Thursday, August 04, 2016

The People’s Platform

With socialism, we can use the world’s resources, and the accumulated knowledge and skill of our fellow workers to change the face of the planet, to create a world in which poverty, exploitation, and war are just bad memories. It is with that goal in mind that we in the Socialist Party set out. The Socialist Party have no illusions of grandeur. We are a small political organisation with a limited audience at the moment. We have no illusions about the scale of the task, or about the limitations imposed by our size, influence, and talents. We don’t regard ourselves as the elect, the bearers of the truth. We know that only the working class can transform society. We don’t seek to put ourselves in place of that class. We seek only to make workers conscious of their interests and their power and to direct that power at the capitalist system. We appeal to all who agree with us, to join us. People have two roads to follow: Either the road of capital, towards steadily worsening living conditions and increasing misery or the road of revolution and socialism.

A socialist revolution worldwide will mean that the problems of world poverty can be tackled and overcome in a coordinated way and that people will move freely over the face of the globe. It will mean harnessing of all the world’s resources for the benefit of united humanity, will become a reality. Few can deny that the world today is in a constant state of upheaval. That is reflected in the widespread turmoil and conflict not only in the developed industrial nations but also in developing nations throughout the world. The Socialist Party has repeatedly demonstrated that the capitalist system does not and cannot work in the interests of the majority. It is a social system in which society is divided into two classes—a capitalist class and a working class. The capitalist class consists of a tiny minority—the wealthy few who own and control the instruments of production and distribution. The working class consists of the vast majority who own no productive property and must, therefore, seek to work for the class that owns and controls the means of life in order to survive. The relationship between the two classes forms the basis for an economic tyranny under which the workers as a class are robbed of the major portion of the social wealth that they produce. Against this insane capitalist system, the Socialist Party raises its voice in emphatic protest and unqualified condemnation. It declares that if our society is to be rid of the host of economic, political and social ills that for so long have plagued it, the outmoded capitalist system of private ownership of the socially operated means of life and production for the profit of a few must be replaced by a new social order. That new social order must be organised on the same basis of social ownership and democratic management of all the instruments of social production, all means of distribution and all of the social services. It must be one in which production is carried on to satisfy human needs and wants. In short, it must be genuine socialism.

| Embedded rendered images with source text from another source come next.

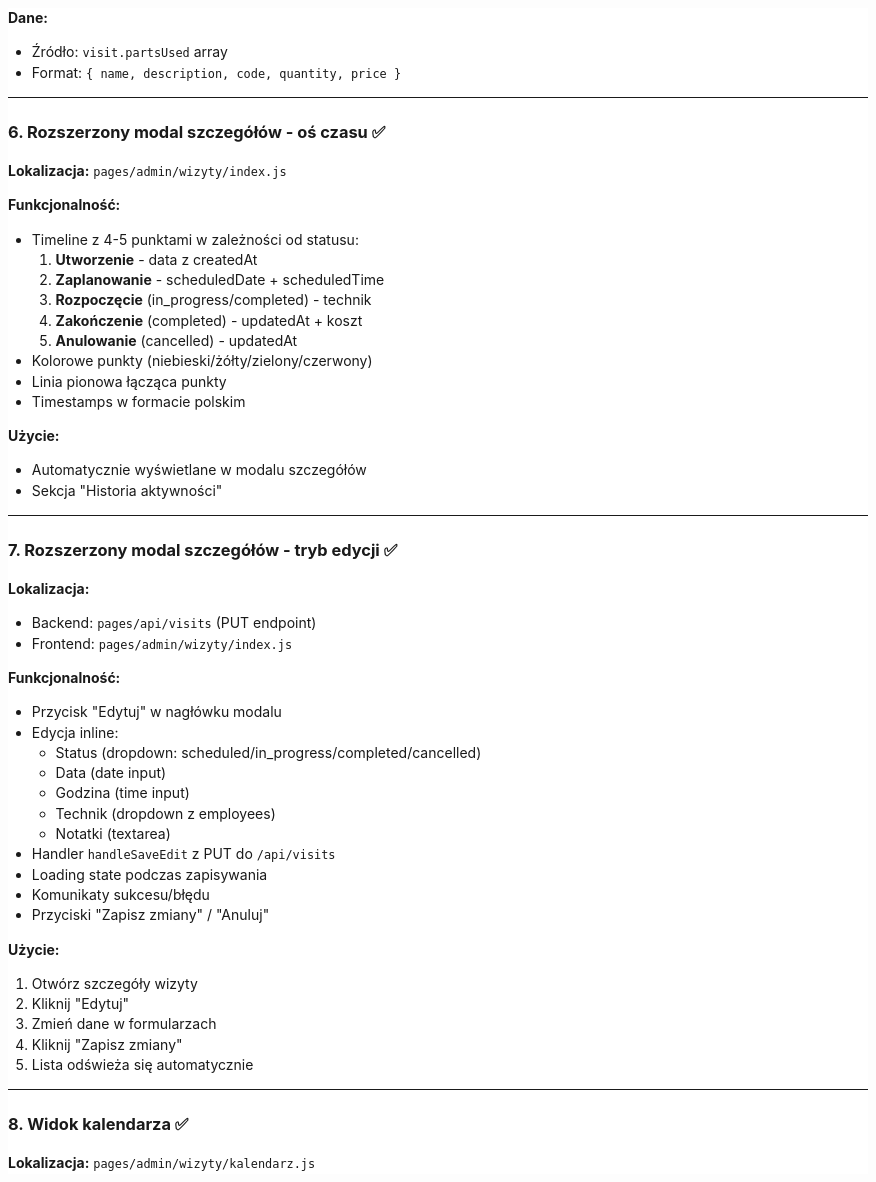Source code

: **Dane:**
- Źródło: `visit.partsUsed` array
- Format: `{ name, description, code, quantity, price }`

---

### 6. Rozszerzony modal szczegółów - oś czasu ✅
**Lokalizacja:** `pages/admin/wizyty/index.js`

**Funkcjonalność:**
- Timeline z 4-5 punktami w zależności od statusu:
  1. **Utworzenie** - data z createdAt
  2. **Zaplanowanie** - scheduledDate + scheduledTime
  3. **Rozpoczęcie** (in_progress/completed) - technik
  4. **Zakończenie** (completed) - updatedAt + koszt
  5. **Anulowanie** (cancelled) - updatedAt
- Kolorowe punkty (niebieski/żółty/zielony/czerwony)
- Linia pionowa łącząca punkty
- Timestamps w formacie polskim

**Użycie:**
- Automatycznie wyświetlane w modalu szczegółów
- Sekcja "Historia aktywności"

---

### 7. Rozszerzony modal szczegółów - tryb edycji ✅
**Lokalizacja:** 
- Backend: `pages/api/visits` (PUT endpoint)
- Frontend: `pages/admin/wizyty/index.js`

**Funkcjonalność:**
- Przycisk "Edytuj" w nagłówku modalu
- Edycja inline:
  - Status (dropdown: scheduled/in_progress/completed/cancelled)
  - Data (date input)
  - Godzina (time input)
  - Technik (dropdown z employees)
  - Notatki (textarea)
- Handler `handleSaveEdit` z PUT do `/api/visits`
- Loading state podczas zapisywania
- Komunikaty sukcesu/błędu
- Przyciski "Zapisz zmiany" / "Anuluj"

**Użycie:**
1. Otwórz szczegóły wizyty
2. Kliknij "Edytuj"
3. Zmień dane w formularzach
4. Kliknij "Zapisz zmiany"
5. Lista odświeża się automatycznie

---

### 8. Widok kalendarza ✅
**Lokalizacja:** `pages/admin/wizyty/kalendarz.js`

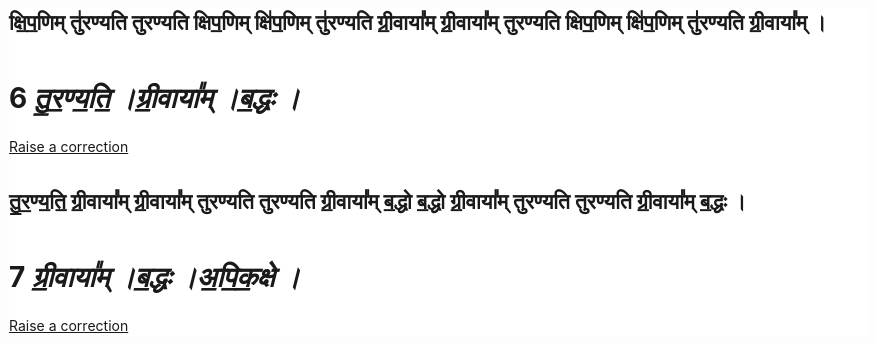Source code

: ## क्षि॒प॒णिम् तु॑रण्यति तुरण्यति क्षिप॒णिम् क्षि॑प॒णिम् तु॑रण्यति ग्री॒वाया᳚म् ग्री॒वाया᳚म् तुरण्यति क्षिप॒णिम् क्षि॑प॒णिम् तु॑रण्यति ग्री॒वाया᳚म् । ##


# 6  _तु॒र॒ण्य॒ति॒ ।ग्री॒वाया᳚म् ।ब॒द्धः ।_ #  



 [Raise a correction](https://github.com/hvram1/baraha2unicode/issues/new?title=TS+1.7.8.3-6&body=%E0%A4%A4%E0%A5%81%E0%A5%92%E0%A4%B0%E0%A5%92%E0%A4%A3%E0%A5%8D%E0%A4%AF%E0%A5%92%E0%A4%A4%E0%A4%BF%E0%A5%92+%E0%A5%A4%E0%A4%97%E0%A5%8D%E0%A4%B0%E0%A5%80%E0%A5%92%E0%A4%B5%E0%A4%BE%E0%A4%AF%E0%A4%BE%E1%B3%9A%E0%A4%AE%E0%A5%8D+%E0%A5%A4%E0%A4%AC%E0%A5%92%E0%A4%A6%E0%A5%8D%E0%A4%A7%E0%A4%83+%E0%A5%A4%0A%0A%0A%E0%A4%A4%E0%A5%81%E0%A5%92%E0%A4%B0%E0%A5%92%E0%A4%A3%E0%A5%8D%E0%A4%AF%E0%A5%92%E0%A4%A4%E0%A4%BF%E0%A5%92+%E0%A4%97%E0%A5%8D%E0%A4%B0%E0%A5%80%E0%A5%92%E0%A4%B5%E0%A4%BE%E0%A4%AF%E0%A4%BE%E1%B3%9A%E0%A4%AE%E0%A5%8D+%E0%A4%97%E0%A5%8D%E0%A4%B0%E0%A5%80%E0%A5%92%E0%A4%B5%E0%A4%BE%E0%A4%AF%E0%A4%BE%E1%B3%9A%E0%A4%AE%E0%A5%8D+%E0%A4%A4%E0%A5%81%E0%A4%B0%E0%A4%A3%E0%A5%8D%E0%A4%AF%E0%A4%A4%E0%A4%BF+%E0%A4%A4%E0%A5%81%E0%A4%B0%E0%A4%A3%E0%A5%8D%E0%A4%AF%E0%A4%A4%E0%A4%BF+%E0%A4%97%E0%A5%8D%E0%A4%B0%E0%A5%80%E0%A5%92%E0%A4%B5%E0%A4%BE%E0%A4%AF%E0%A4%BE%E1%B3%9A%E0%A4%AE%E0%A5%8D+%E0%A4%AC%E0%A5%92%E0%A4%A6%E0%A5%8D%E0%A4%A7%E0%A5%8B+%E0%A4%AC%E0%A5%92%E0%A4%A6%E0%A5%8D%E0%A4%A7%E0%A5%8B+%E0%A4%97%E0%A5%8D%E0%A4%B0%E0%A5%80%E0%A5%92%E0%A4%B5%E0%A4%BE%E0%A4%AF%E0%A4%BE%E1%B3%9A%E0%A4%AE%E0%A5%8D+%E0%A4%A4%E0%A5%81%E0%A4%B0%E0%A4%A3%E0%A5%8D%E0%A4%AF%E0%A4%A4%E0%A4%BF+%E0%A4%A4%E0%A5%81%E0%A4%B0%E0%A4%A3%E0%A5%8D%E0%A4%AF%E0%A4%A4%E0%A4%BF+%E0%A4%97%E0%A5%8D%E0%A4%B0%E0%A5%80%E0%A5%92%E0%A4%B5%E0%A4%BE%E0%A4%AF%E0%A4%BE%E1%B3%9A%E0%A4%AE%E0%A5%8D+%E0%A4%AC%E0%A5%92%E0%A4%A6%E0%A5%8D%E0%A4%A7%E0%A4%83+%E0%A5%A4&labels=%E0%A4%A4%E0%A5%88%E0%A4%A4%E0%A5%8D%E0%A4%B0%E0%A4%BF%E0%A4%AF+%E0%A4%B8%E0%A4%82%E0%A4%B8%E0%A4%BF%E0%A4%A4%E0%A4%BE+%E0%A4%98%E0%A4%A8+%E0%A4%AA%E0%A4%BE%E0%A4%A0)

## तु॒र॒ण्य॒ति॒ ग्री॒वाया᳚म् ग्री॒वाया᳚म् तुरण्यति तुरण्यति ग्री॒वाया᳚म् ब॒द्धो ब॒द्धो ग्री॒वाया᳚म् तुरण्यति तुरण्यति ग्री॒वाया᳚म् ब॒द्धः । ##


# 7  _ग्री॒वाया᳚म् ।ब॒द्धः ।अ॒पि॒क॒क्षे ।_ #  



 [Raise a correction](https://github.com/hvram1/baraha2unicode/issues/new?title=TS+1.7.8.3-7&body=%E0%A4%97%E0%A5%8D%E0%A4%B0%E0%A5%80%E0%A5%92%E0%A4%B5%E0%A4%BE%E0%A4%AF%E0%A4%BE%E1%B3%9A%E0%A4%AE%E0%A5%8D+%E0%A5%A4%E0%A4%AC%E0%A5%92%E0%A4%A6%E0%A5%8D%E0%A4%A7%E0%A4%83+%E0%A5%A4%E0%A4%85%E0%A5%92%E0%A4%AA%E0%A4%BF%E0%A5%92%E0%A4%95%E0%A5%92%E0%A4%95%E0%A5%8D%E0%A4%B7%E0%A5%87+%E0%A5%A4%0A%0A%0A%E0%A4%97%E0%A5%8D%E0%A4%B0%E0%A5%80%E0%A5%92%E0%A4%B5%E0%A4%BE%E0%A4%AF%E0%A4%BE%E1%B3%9A%E0%A4%AE%E0%A5%8D+%E0%A4%AC%E0%A5%92%E0%A4%A6%E0%A5%8D%E0%A4%A7%E0%A5%8B+%E0%A4%AC%E0%A5%92%E0%A4%A6%E0%A5%8D%E0%A4%A7%E0%A5%8B+%E0%A4%97%E0%A5%8D%E0%A4%B0%E0%A5%80%E0%A5%92%E0%A4%B5%E0%A4%BE%E0%A4%AF%E0%A4%BE%E1%B3%9A%E0%A4%AE%E0%A5%8D+%E0%A4%97%E0%A5%8D%E0%A4%B0%E0%A5%80%E0%A5%92%E0%A4%B5%E0%A4%BE%E0%A4%AF%E0%A4%BE%E1%B3%9A%E0%A4%AE%E0%A5%8D+%E0%A4%AC%E0%A5%92%E0%A4%A6%E0%A5%8D%E0%A4%A7%E0%A5%8B+%E0%A4%85%E0%A5%91%E0%A4%AA%E0%A4%BF%E0%A4%95%E0%A5%92%E0%A4%95%E0%A5%8D%E0%A4%B7%E0%A5%87+%E0%A4%85%E0%A5%91%E0%A4%AA%E0%A4%BF%E0%A4%95%E0%A5%92%E0%A4%95%E0%A5%8D%E0%A4%B7%E0%A5%87+%E0%A4%AC%E0%A5%92%E0%A4%A6%E0%A5%8D%E0%A4%A7%E0%A5%8B+%E0%A4%97%E0%A5%8D%E0%A4%B0%E0%A5%80%E0%A5%92%E0%A4%B5%E0%A4%BE%E0%A4%AF%E0%A4%BE%E1%B3%9A%E0%A4%AE%E0%A5%8D+%E0%A4%97%E0%A5%8D%E0%A4%B0%E0%A5%80%E0%A5%92%E0%A4%B5%E0%A4%BE%E0%A4%AF%E0%A4%BE%E1%B3%9A%E0%A4%AE%E0%A5%8D+%E0%A4%AC%E0%A5%92%E0%A4%A6%E0%A5%8D%E0%A4%A7%E0%A5%8B+%E0%A4%85%E0%A5%91%E0%A4%AA%E0%A4%BF%E0%A4%95%E0%A5%92%E0%A4%95%E0%A5%8D%E0%A4%B7%E0%A5%87+%E0%A5%A4&labels=%E0%A4%A4%E0%A5%88%E0%A4%A4%E0%A5%8D%E0%A4%B0%E0%A4%BF%E0%A4%AF+%E0%A4%B8%E0%A4%82%E0%A4%B8%E0%A4%BF%E0%A4%A4%E0%A4%BE+%E0%A4%98%E0%A4%A8+%E0%A4%AA%E0%A4%BE%E0%A4%A0)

For many on the Left, the working class can’t understand the idea of socialism: only the party can. And socialism is not judged by whether the working people rule, but by whether the new rulers can plan the economy in the name of the “objective interests” of the people where the intellectual Leninist elite battles the capitalists with the goal of better managing the economy for the ignorant masses. We need socialism more urgently than ever. But it won’t come through the vanguardist parties of the Left.


Help us build a world in which everyone will enjoy the free exercise and full benefit of their individual faculties, multiplied by all the technological and other factors of modern civilisation. Despite the many threats to workers’ lives, liberty and happiness today, despite the growing poverty and misery that workers are subjected to, a world of peace, liberty, security, health and abundance for all stands within our grasp. The potential to create such a society exists, but that potential can be realised only if workers act to gain control of their own lives by organising, politically and industrially, for socialism. We can sympathise with any organisation, party, or group that sincerely advocates the self-emancipation of the workers. Even when they themselves are not yet interested in revolutionary ideas, radical groups could discuss on their own how the working class might organise, production, distribution, and control over society. Socialist ideas and the socialist revolution are still evolving.